We will only be able to respond adequately to the continuing rapid pace of change in commerce and communications if we understand the basic principles of how people are influenced by publicity.
This was on page 16 of The Anatomy of Humbug and, upon reading that, I had a hunch the book would be good. "How people are influenced by publicity" is a great choice of words. It's naturally big so it's no surprise that the answer varies.
But that shouldn't be frustrating.
It should be liberating.
And that's the genius of The Anatomy of Humbug--it provides confidence and structure while at the same time requiring the practitioner to study their own situation and apply the right answer from a collection of approaches.
Paul Feldwick confirms several things in this book that I have long believed but couldn't articulate in a way that I liked. Such as how many advertising and marketing people have long-argued for the USP--but that's not always right. In fact, it's often wrong. Equally, others have argued for all emotion-based campaigns. But that's not always right either.
"Humbug" offers six ways to think about how advertising works:
- Advertising as Salesmanship: the first massively adopted way that advertising works dating back over 100 years, commonly condensed under a USP, and often the default definition from most marketers. (I think of Microsoft)
- Advertising as Seduction: more emotion-forward advertising, this works by providing associations to brands and products. (I think of Coke)
- Advertising as Salience: creating a distinctive and consistent mass marketing approach derived at making a brand famous and easily accessible in the mind. (I think of GEICO)
- Advertising as Social Connection: the acknowledgement that most communication is 'non verbal', that everything a brand does communicates, and that it's always 'on.' (I think of Red Bull)
- Advertising as Spin: re-framing reality--impute all-new meaning into the product benefit. (Feldwick cites Axe)
- Advertising as Showbiz: creating must see entertainment, like what P.T. Barnum did for his traveling shows. (Feldwick cites Volvo Trucks)
So which way is right?
All of them.
But not all of them, all of the time.
Throughout the history of advertising each of these approaches have been overstated, often by the practitioners who coined (and sold) them. But none of these theories on their own can claim that they are 'how advertising works' because it depends on the brand and what needs to be accomplished.

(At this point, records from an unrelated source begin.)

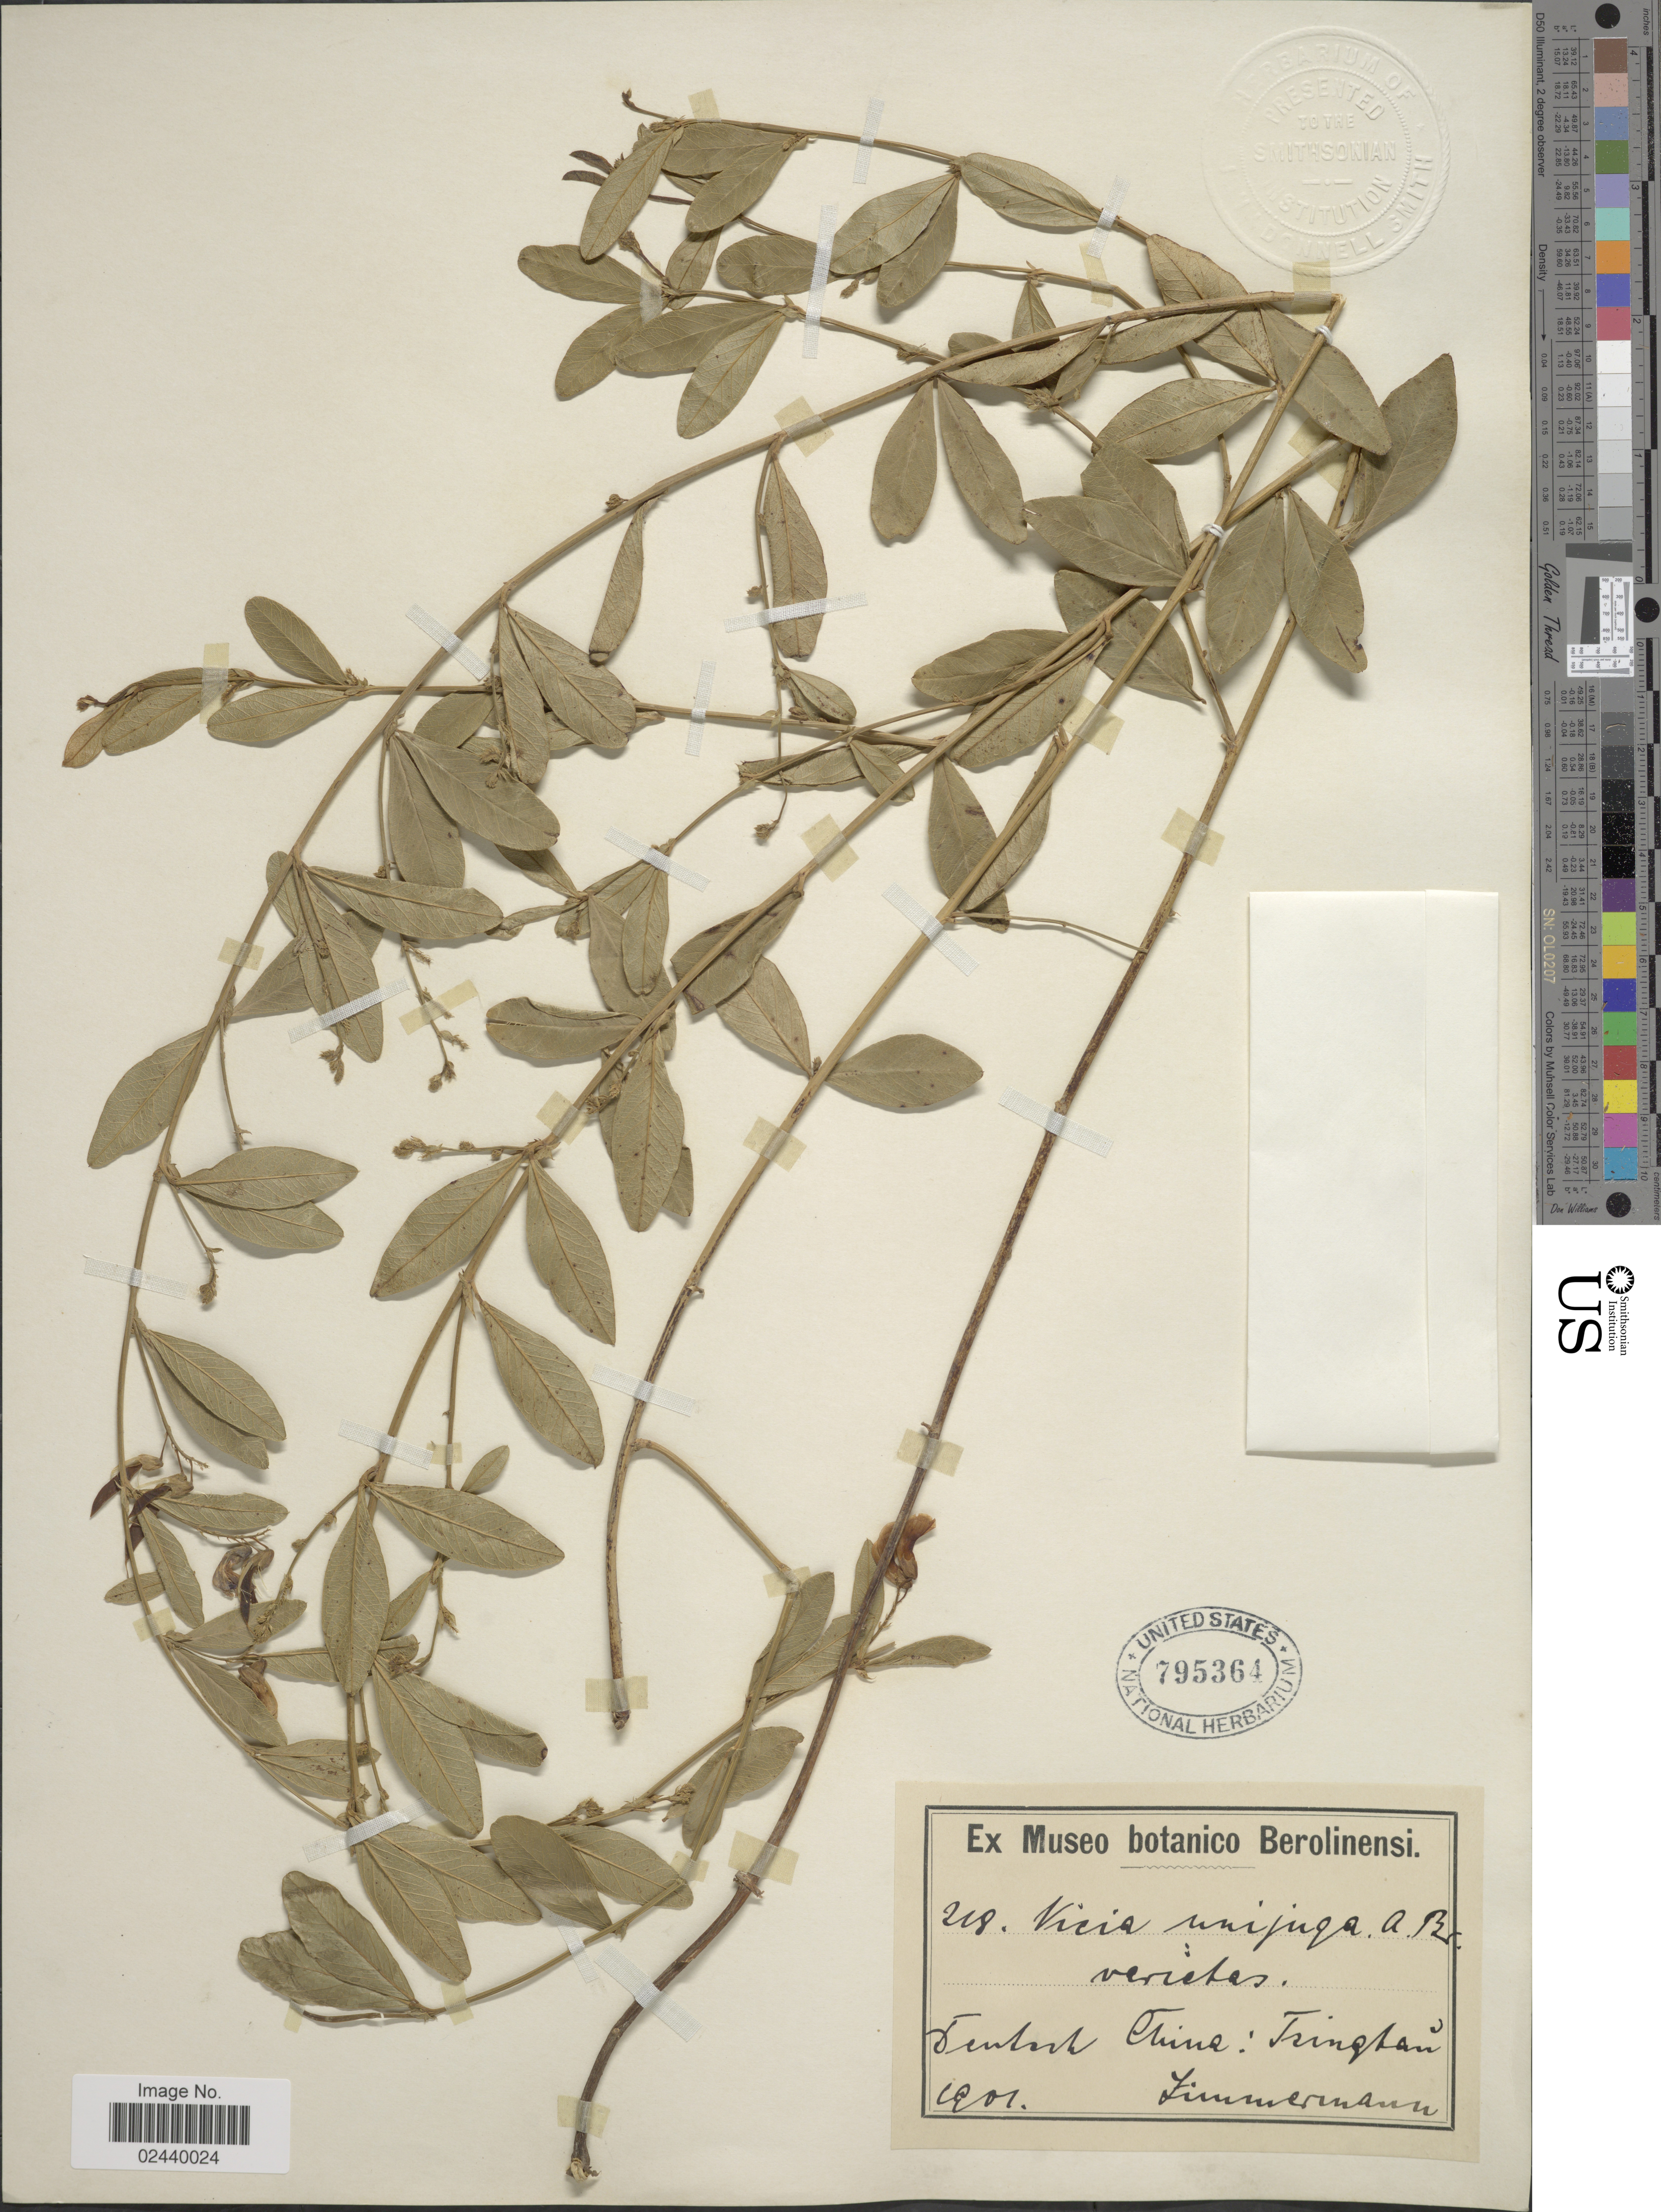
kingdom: Plantae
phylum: Tracheophyta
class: Magnoliopsida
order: Fabales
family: Fabaceae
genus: Vicia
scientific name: Vicia unijuga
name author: A. Braun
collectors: -. Zimmermann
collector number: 218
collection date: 1901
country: China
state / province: Shandong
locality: Deutsch China: Tsingtau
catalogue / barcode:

What is required is deep understanding of the business problems--and the true purpose of the brand at-hand--and then applying whichever type of advertising theory satisfies them best.
And it's often about choosing several of these.
Within the same brand there are times when an ad should be a salesperson. There are other times when it should seduce. As it does both, a campaign should have salience. And so on.
If everything is done well it creates business-driving advantages, hence the title of the book.
My favorite part:
"...rigging the odds in your favor."
Any brand can do this.
Every brand should do this.
And doing this takes deep study, lots of preparation and great creative thought.